All times are estimates based on expected outcomes of the work being performed and previous experience performing the same or similar work. There is always the possibility of some unforeseen bug, or problem, that could extend the maintenance time or cause a disruption in connectivity. Administrators will make every effort to correct the problem, or implement the back out plan quickly, if something does occur.
Spammers have figured out how to bypass spamassassin spam scoring rendering the bulk of our spam filtering capabilities non-functional. I have not been able to determine how they are doing this yet. It is happening with both incoming servers so it is not a per server problem. I’ve also found other people are experiencing this as well but have not found any solutions elsewhere either.
We are experiencing intermittent and at times extreme packet loss where our equipment is co-located. We have reported the issue to our data provider there.

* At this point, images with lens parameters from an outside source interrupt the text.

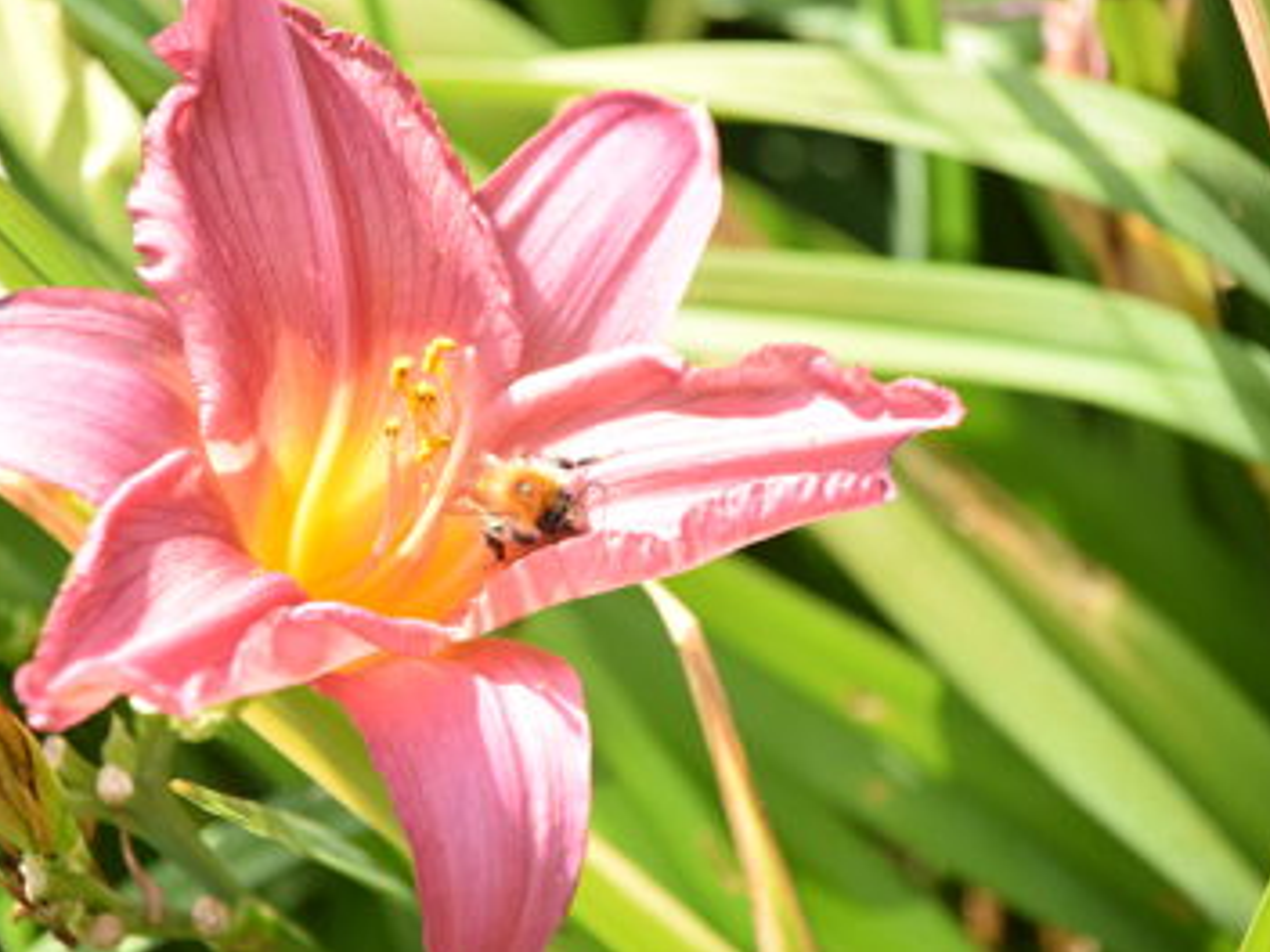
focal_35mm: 287
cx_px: 566
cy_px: 474
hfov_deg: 6.9
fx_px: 10513
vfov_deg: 5.2
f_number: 6.3
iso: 320
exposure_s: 1/200
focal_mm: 175
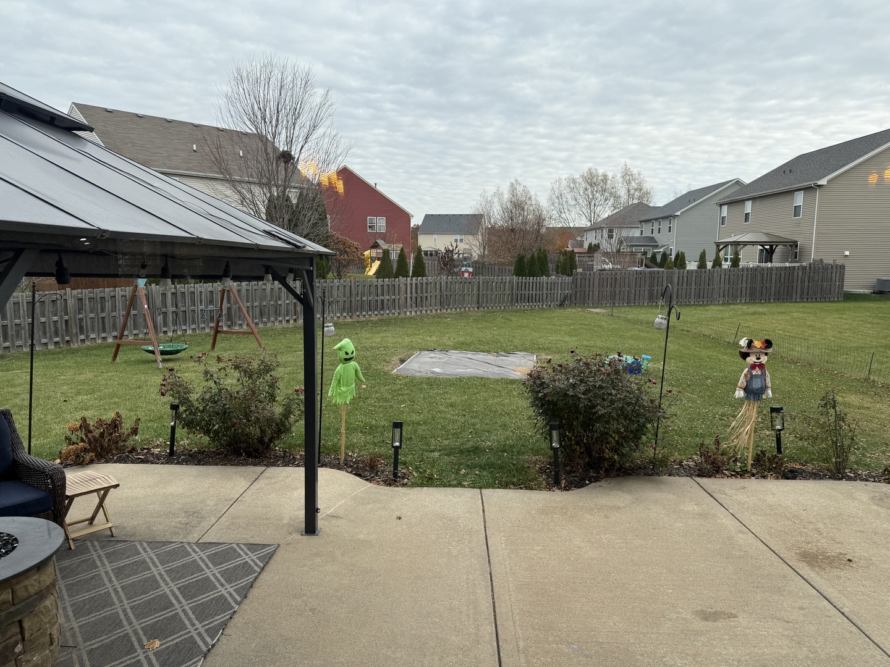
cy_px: 334
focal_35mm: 24
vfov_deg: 56.8
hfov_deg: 71.6
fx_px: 617
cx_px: 445
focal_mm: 6.76
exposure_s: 1/1385
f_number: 1.78
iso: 80
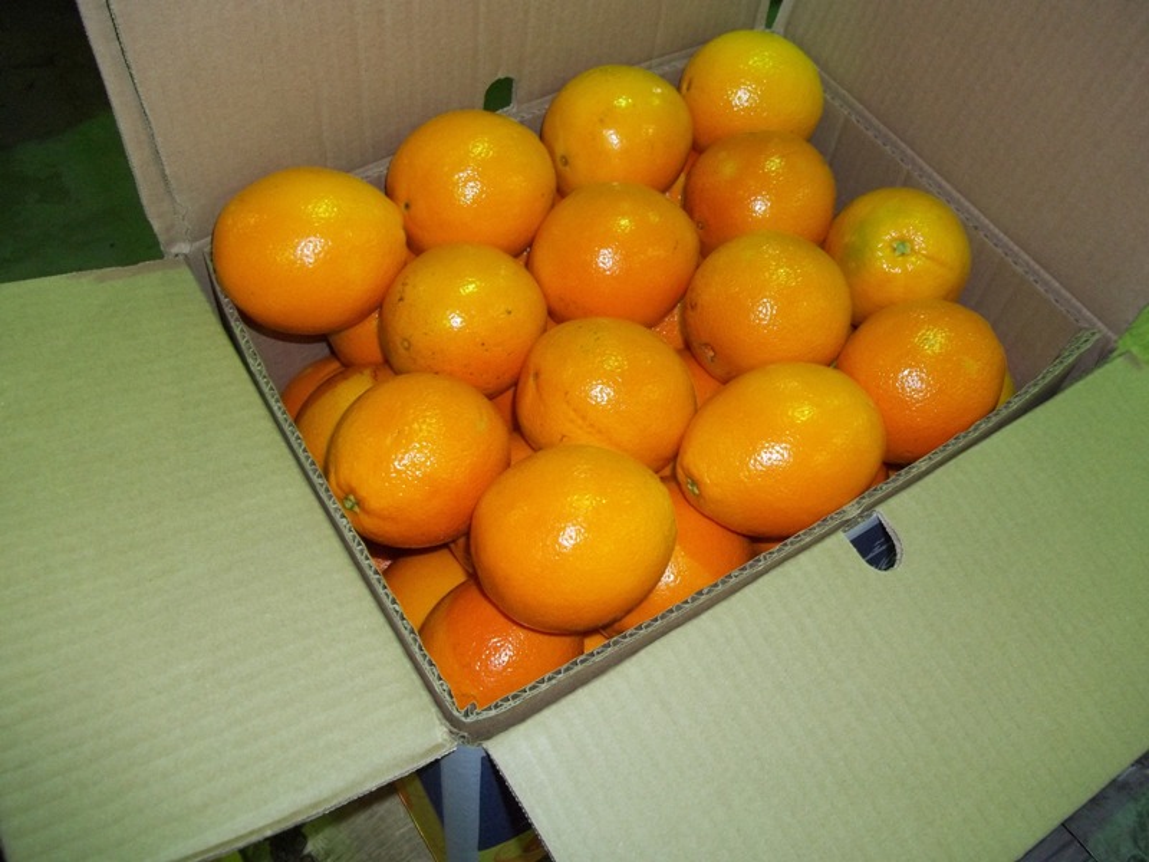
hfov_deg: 56.8
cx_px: 574
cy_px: 431
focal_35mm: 32
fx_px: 1062
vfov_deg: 44.2
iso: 160
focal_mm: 5.7
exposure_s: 1/30
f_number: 2.9
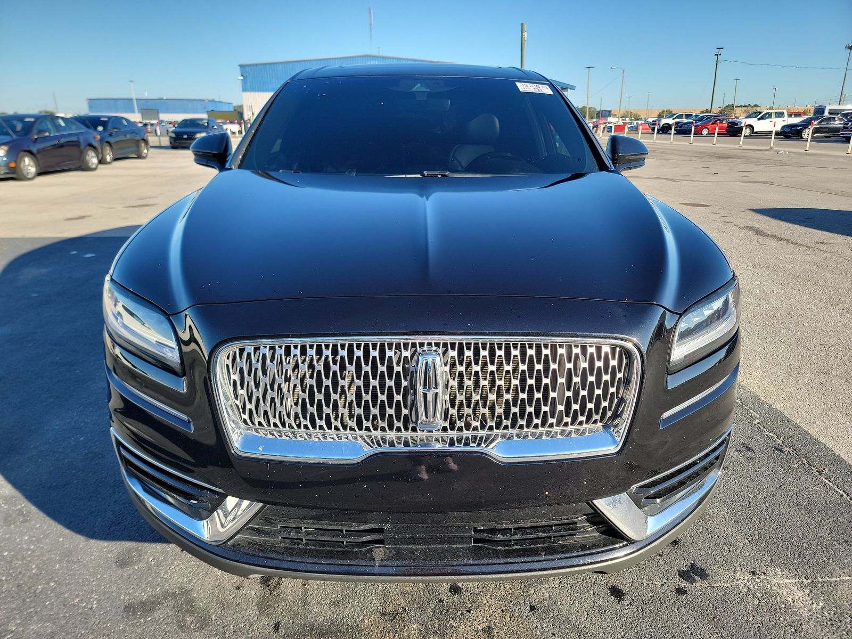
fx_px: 591
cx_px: 426
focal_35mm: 24
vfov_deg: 56.8
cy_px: 320
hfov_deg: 71.6
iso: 50
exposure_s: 1/386
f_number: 1.8
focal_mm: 6.7
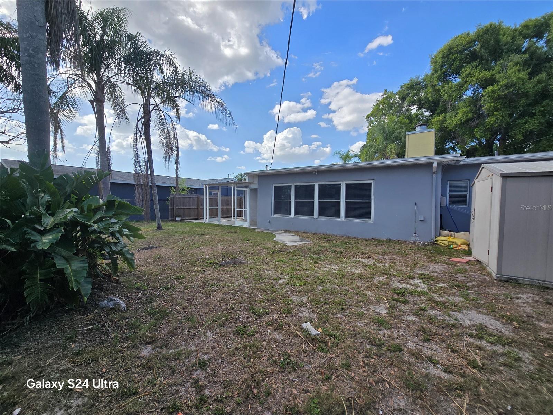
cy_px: 208
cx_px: 276
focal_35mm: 13
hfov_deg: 106.2
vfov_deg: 89.9
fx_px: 208
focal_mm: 2.2
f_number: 2.2
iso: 50
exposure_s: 1/1433
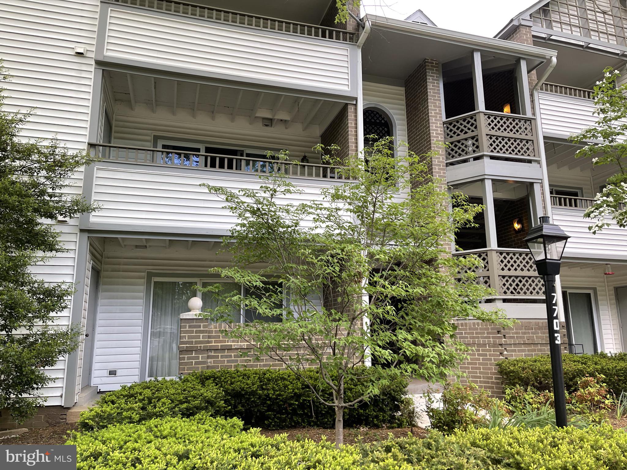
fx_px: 471
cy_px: 235
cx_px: 314
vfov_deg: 53.1
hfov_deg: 67.3
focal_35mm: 26
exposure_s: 1/191
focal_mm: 5.1
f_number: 1.6
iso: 32
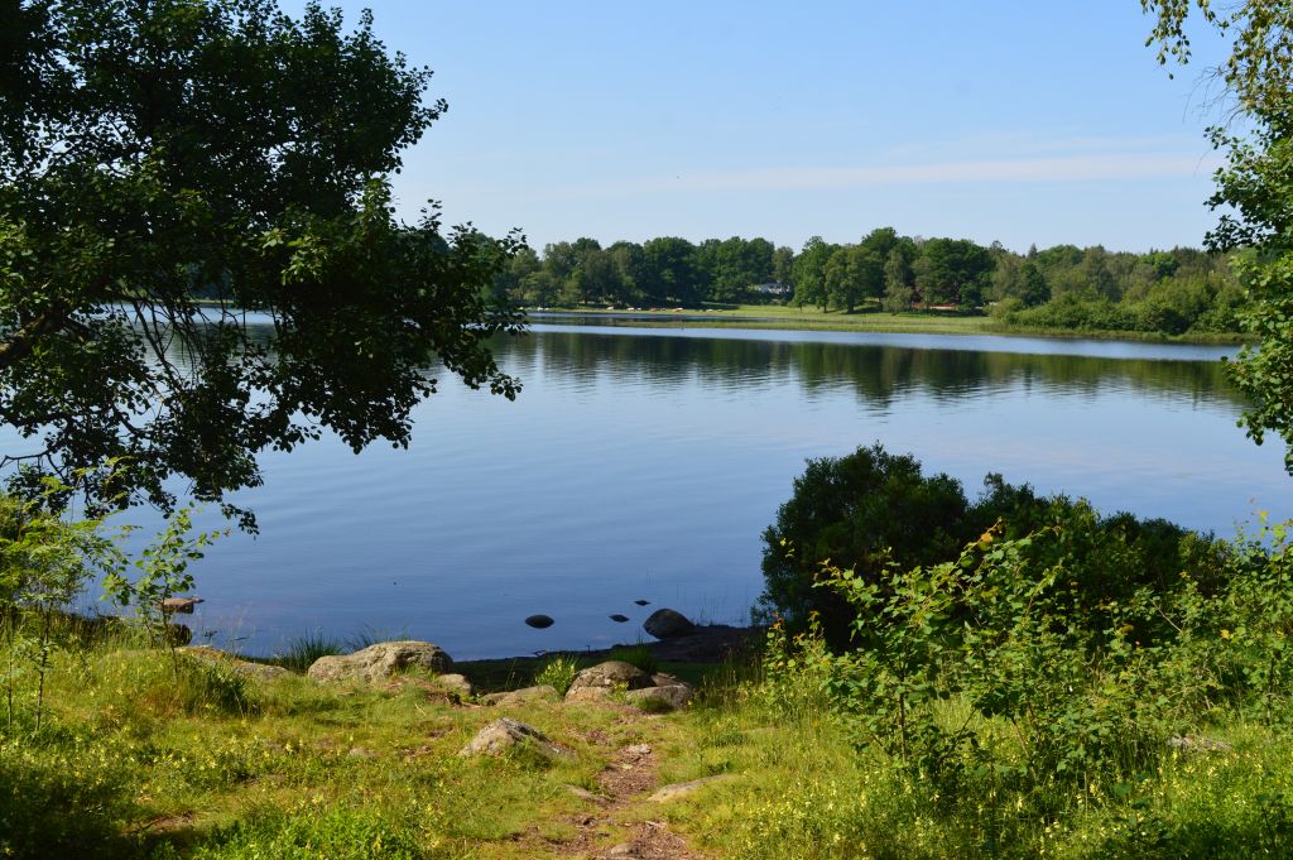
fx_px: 1453
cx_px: 646
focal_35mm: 40
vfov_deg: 33.0
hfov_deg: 48.0
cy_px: 430
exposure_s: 1/500
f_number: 11
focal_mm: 27
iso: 400
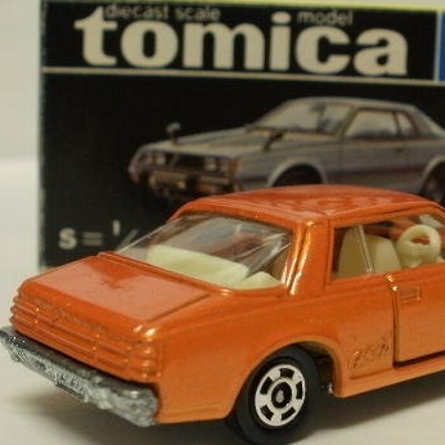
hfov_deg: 23.9
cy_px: 221
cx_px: 284
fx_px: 1047
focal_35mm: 72
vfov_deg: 24.0
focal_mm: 7.7
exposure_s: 1/10
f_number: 4
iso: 125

Upon closer investigation, what appeared to be a denial of service attack triggering rate limiting on our name servers and crashes was in fact self inflicted.
At some point I accidentally copied over the virtual domain configuration file for the slave name servers onto the master name server so it was effectively no longer a master. It is a hidden server (so the master can not be attacked) but since data from the master server was no longer available, everything went fine until the zone’s on the slaves expired.
At that point all the slaves contacted the master trying to refresh for each domain and since the master had no data to serve at that point, they could not, so they kept trying until they triggered rate limiting on the master. Then the slaves did not know how to handle that and just died.
Once I discovered this I was able to restore the virtual domain configuration file from backups and then the slaves updated their zone files successfully and all was good once again.
Someone launched a denial of service attacks which repeatedly caused three of our public name servers to crash earlier but the downtime was less than a minute on each as I have scripts in place that check for the proper operation of our name servers once each minute and relaunch them if they are inoperative, and at no time were all name servers simultaneously out of service.
The ticket system is now finally fixed and working properly under PHP 7.0.
Maintenance is completed. I need to check all the shell servers to make sure they have properly remounted NFS file systems but I will do that when I get home.
Sorry this took so long, a combination of bugs in Ubuntu’s start-up script and operator error, at one point I powered down the wrong server.
I am going to be rebooting our servers tonight, probably around 10:30pm or so in order to load Microcode that fixes a bug in the Intel I7-6700K and I7-6850K processors used in our servers.